I do not feel sorry for myself. It is what it is, and I cannot change it. We've looked at the fostering route to the end result of being able to adopt, but for various reasons, it hasn't worked for us. We carry on our lives, we cling together, knowing that it is just us. There won't be a legacy. Yes, Herbie has girls, so technically I have step-daughters, and now step-grandbabies. But, we only get to see them about once a year, so we don't know them, they are not part of our lives. And I believe that I can't be their step-mother in any case as they have their birth mother. To me a step-mother is there instead of your own birth mother. There is also that 'you're not my mother' thing.

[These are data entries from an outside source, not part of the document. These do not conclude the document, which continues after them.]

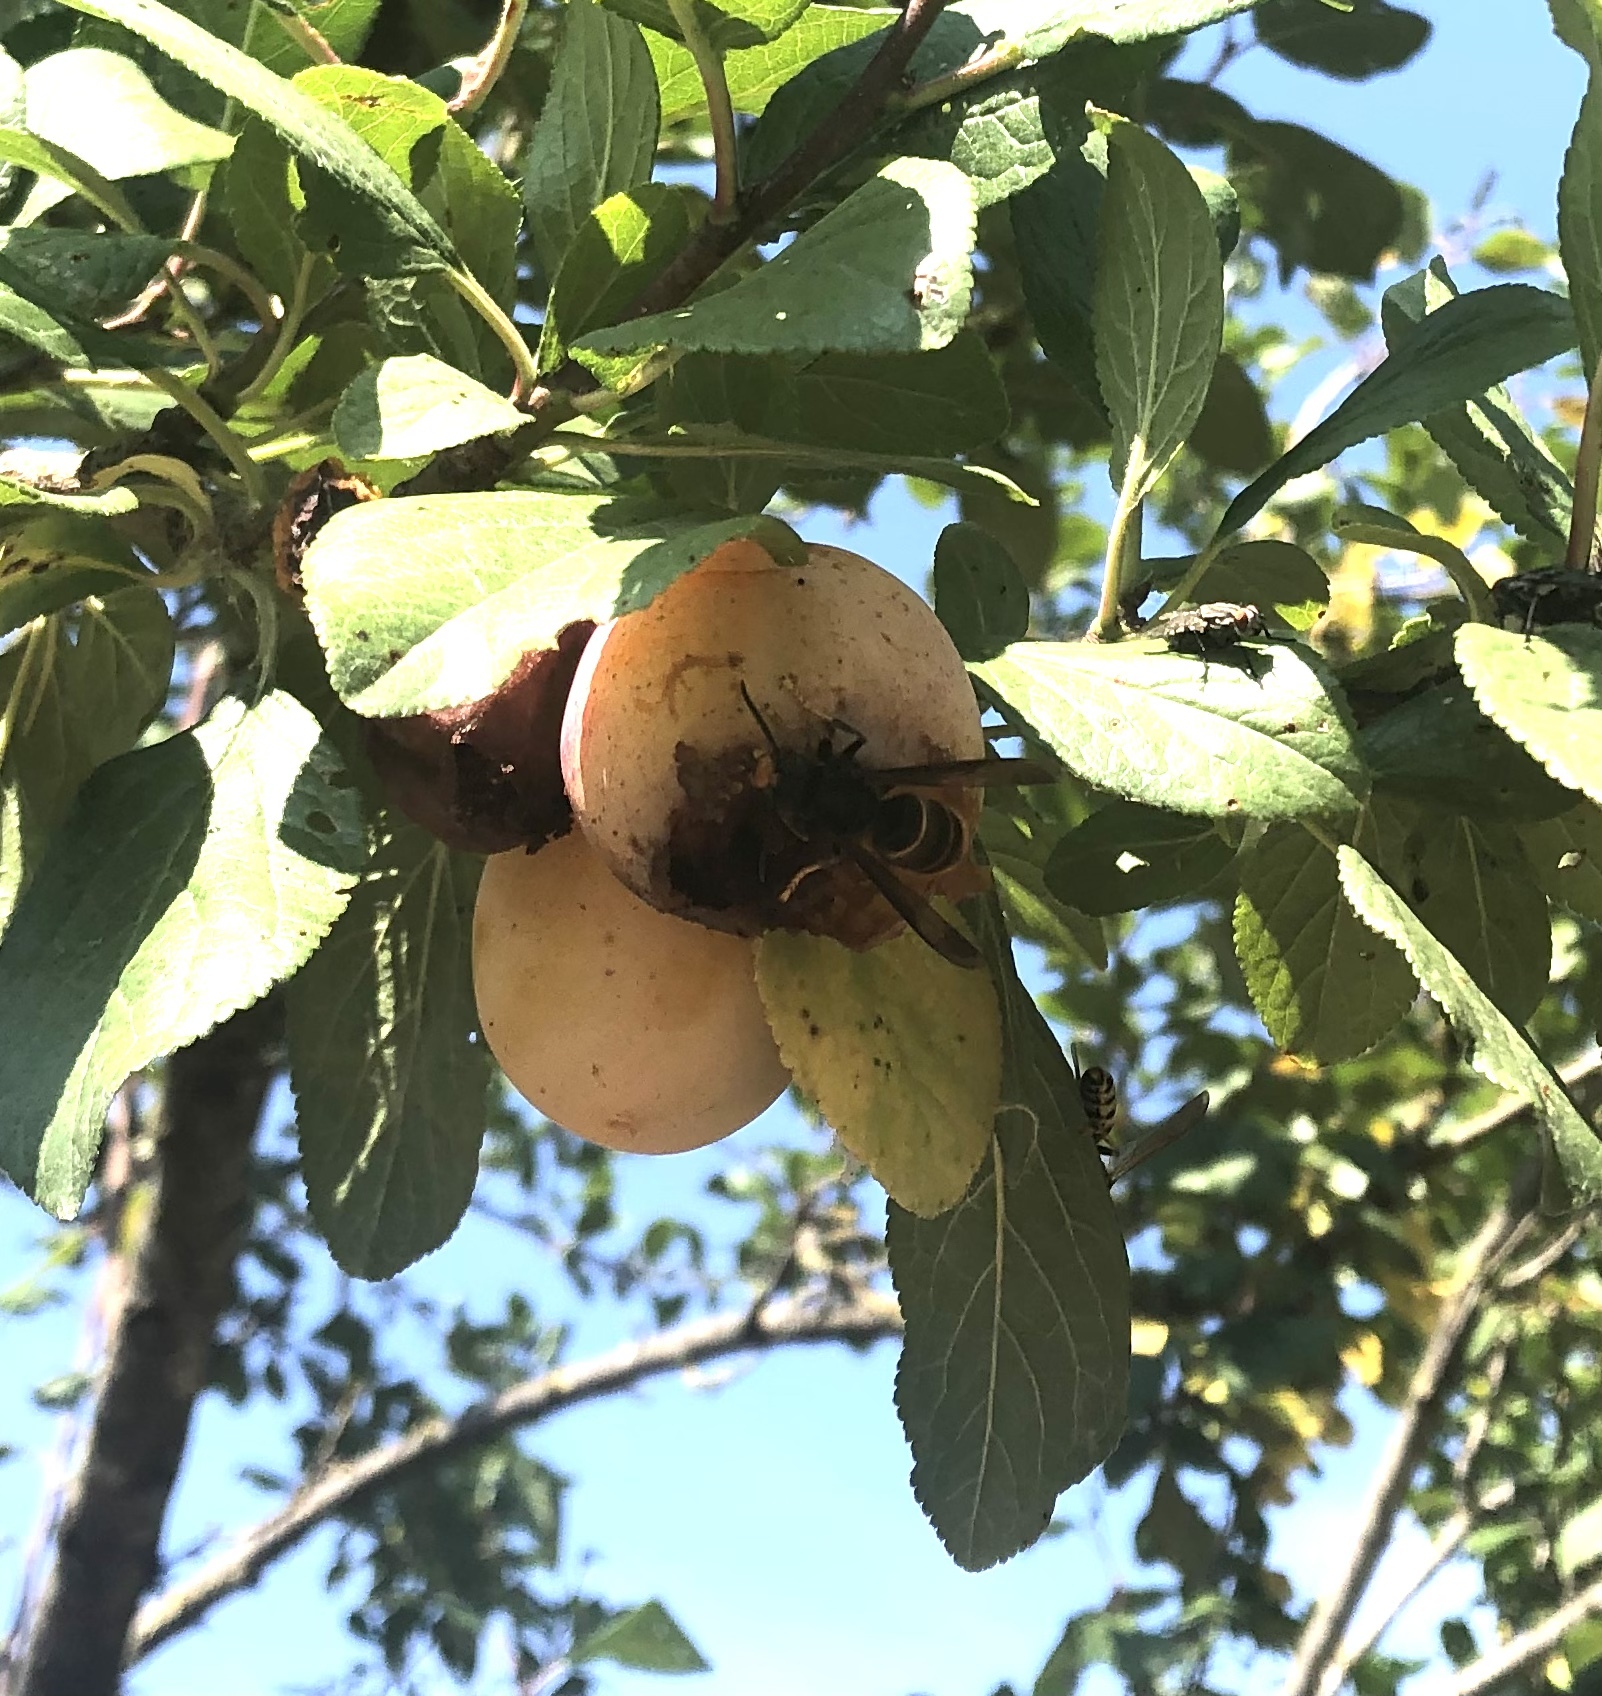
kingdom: Animalia
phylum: Arthropoda
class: Insecta
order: Hymenoptera
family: Vespidae
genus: Vespa
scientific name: Vespa velutina
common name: Asian hornet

No, I'm not. I don't try to be. I grew up with a step-monster, so I know exactly what not to be. Unfortunately, I've learnt that children don't know how to be step-children. And their mother wages an unfair war against their father, and I'm caught up in the flak. I'm adult enough to live through it, I understand it, but it cuts Herbie. When they do come visit the farm, I stay in the back-ground, let them have that precious time with their father, let them make memories with him, let them see what a great guy he is, and how much he loves them.
So I pray, that maybe, even in my advanced years, God will be gracious and allow me the joy of holding my own newborn. But if not, I will survive this too.